Like many actors, as she has gained experience, Georgia has started to take on other creative roles, in particular acting as a producer on a number of projects including Staged. I wonder which of the roles she prefers. “I really like the fact that I’ve got both of them, because I think one gives you absolutely no control, and one gives you quite a lot of control,” she tells me. “And to be able to do both of those things and still create art at the end of it is a privilege. Producing wasn’t something that I thought I was going to be good at when I was younger, and it wasn’t until I had worked with a lot of producers that I sort of thought, no, I suppose there’s a bit of me that could do that. And then I met the right person who wanted to give me a shot at it. I feel like I have earned the producing a bit more; it is not necessarily something you are born good at. I feel like I’ve learned quite a lot doing that. I have also started writing quite a lot, which again, I think is a similar thing. It’s a sort of skill that I’m not naturally wonderful at, and I’ve had to work hard to get better.”

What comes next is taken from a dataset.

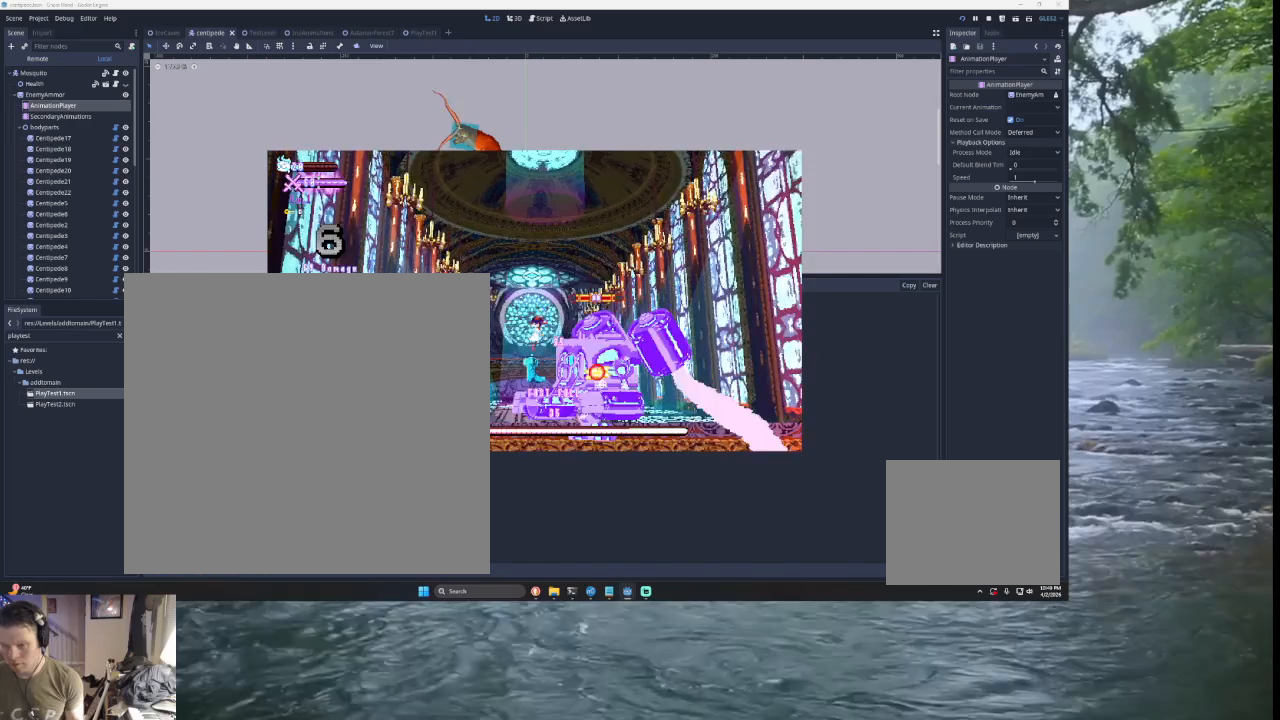
{"buttons": [], "left_stick": "center", "right_stick": "left", "events": [[333, "right_stick", "down"], [367, "left_stick", "down-right"], [500, "left_stick", "center"], [500, "right_stick", "left"]]}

Georgia wears top by Jacquemus, trousers by Ted Baker, shoes by Manolo Blahnik, and earrings by Orelia
Is there anything particular Georgia is writing currently? “I am developing a comedy about… I don’t think I should say what it’s about, I might get in trouble,” she laughs. “I’m developing a comedy with Relish TV at the moment, and I’m having a lovely time. I’m writing with my friend Daisy Aitkens. I produced her first film, You, Me and Him and she is one of my best mates. So, I get to work with my best mate, which is a dream.”
With writing and acting and everything else, I wonder how on earth she manages to be such a hands-on parent to so many kids. “I do my best; that is all I can do,” she shrugs. “I mean, there are days where I’m like ‘I’ve got this, I’m totally nailing it’. And then the next day, I’m like, ‘Oh my gosh, I’ve had so many children! What am I doing? Who am I? I can’t do this. They hate me!’. It’s just about remembering the days where you don’t feel like that, and sort of going ‘Probably, on the whole, I’m doing okay’. But there’s definitely no magic answer to the ‘How do you have it all?’ question. The answer is you just try your best and hope in that process that you don’t lose yourself, I think.”